__EXERCISE DETAILS__: List each line of the listing below that contains the string "True", copying every such line in full; matches are case-sensitive.

[Figure understanding tasks]

+++++

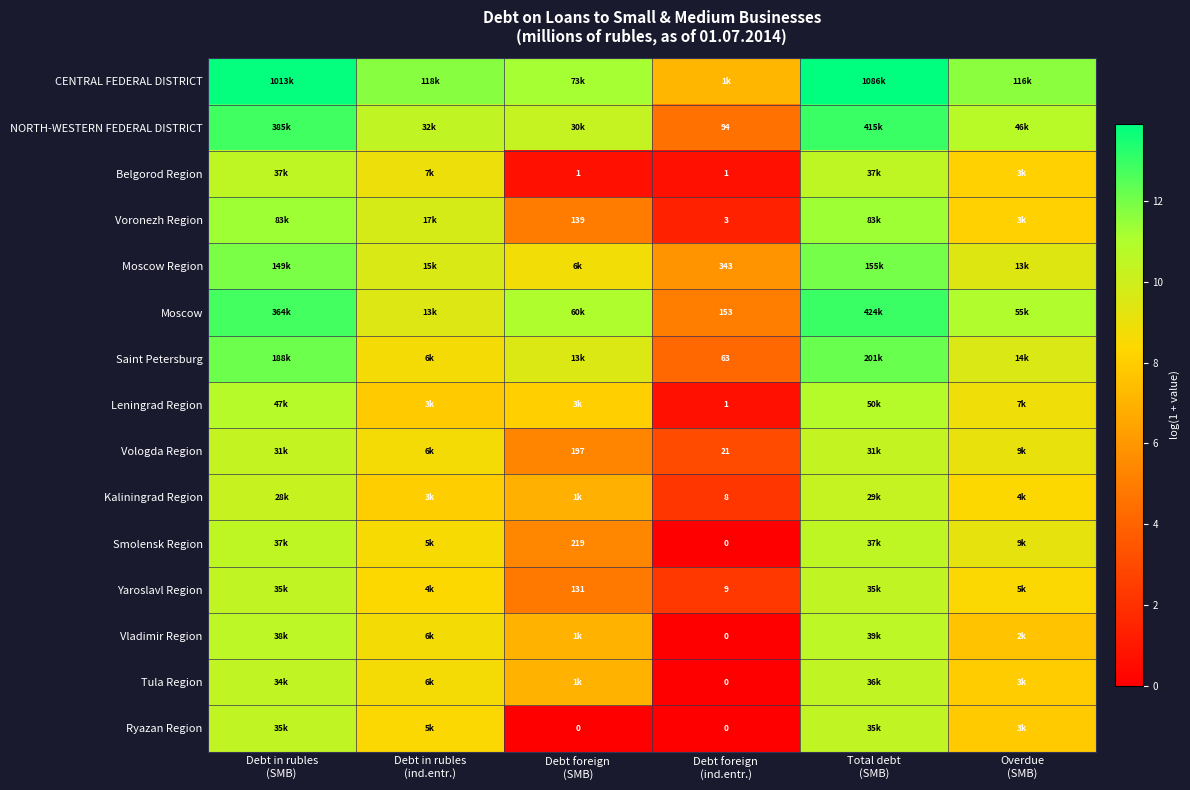

Rank the series at Overdue (SMB) from highest to lowest value.

CENTRAL FEDERAL DISTRICT, Moscow, NORTH-WESTERN FEDERAL DISTRICT, Saint Petersburg, Moscow Region, Smolensk Region, Vologda Region, Leningrad Region, Yaroslavl Region, Kaliningrad Region, Belgorod Region, Voronezh Region, Tula Region, Ryazan Region, Vladimir Region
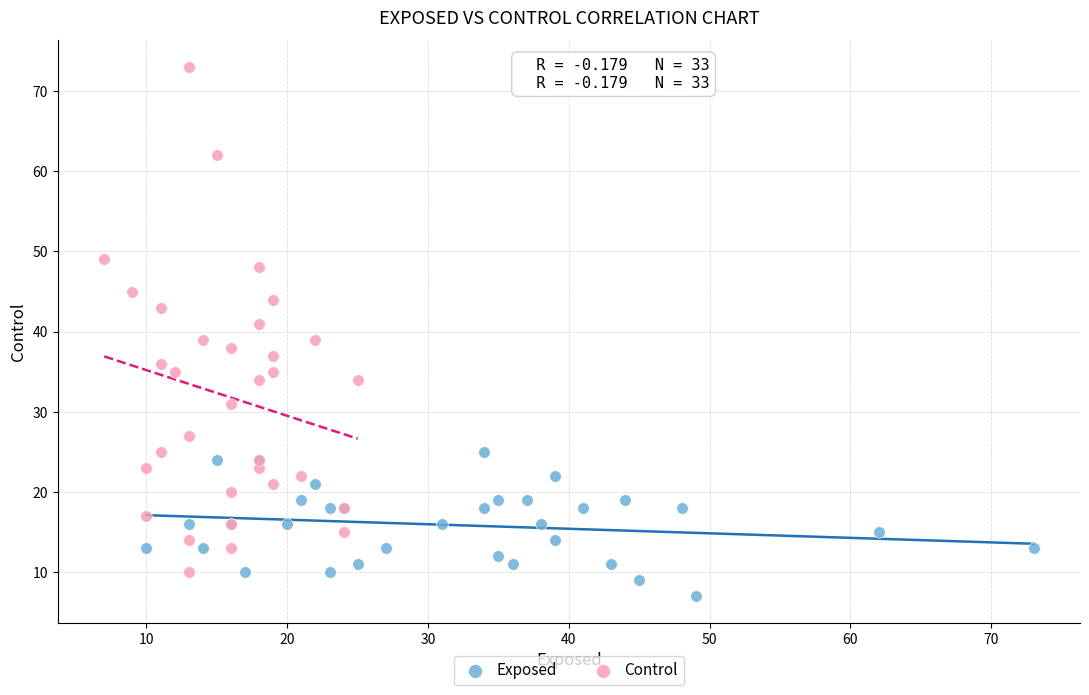

Which series has the widest spread of Y values?

Control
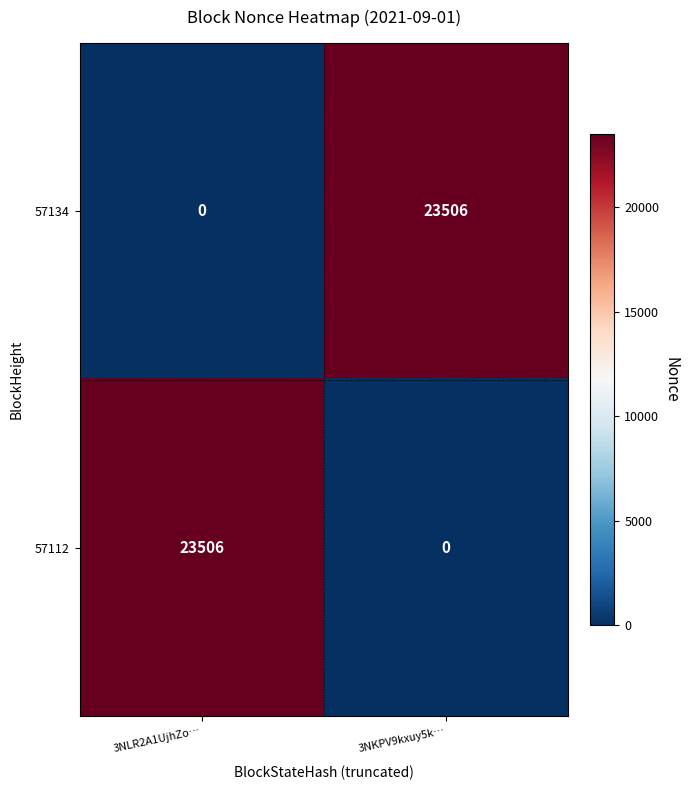

How many data points does each series have?

2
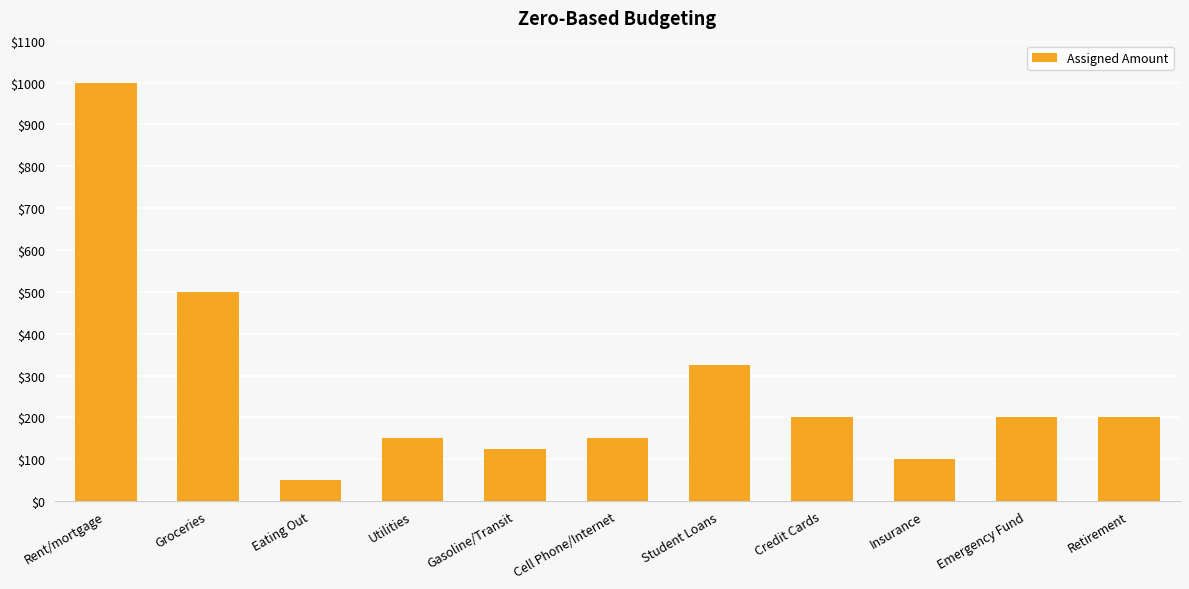

Read the value at Cell Phone/Internet.

150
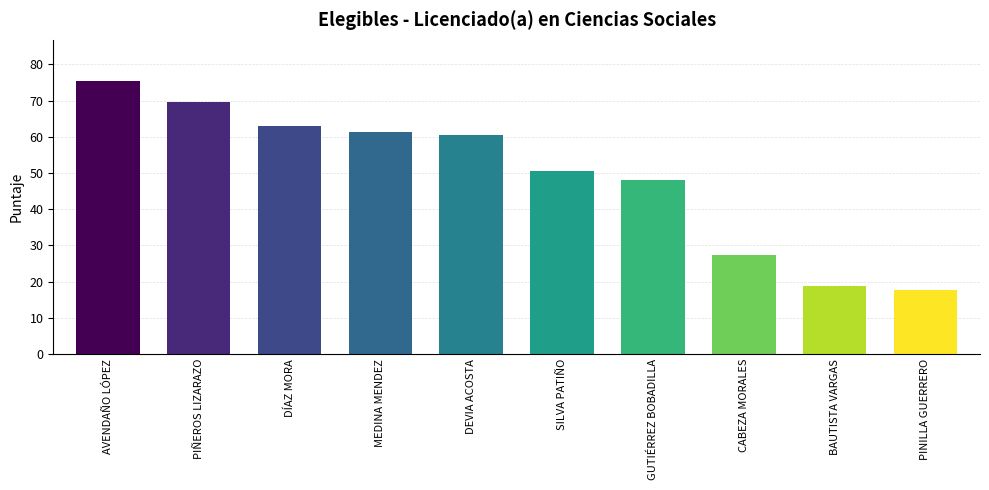

True or false: the data shows 69.7 at PIÑEROS LIZARAZO.

True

+++++

__TASK ANSWER__:
True or false: the data shows 69.7 at PIÑEROS LIZARAZO.
True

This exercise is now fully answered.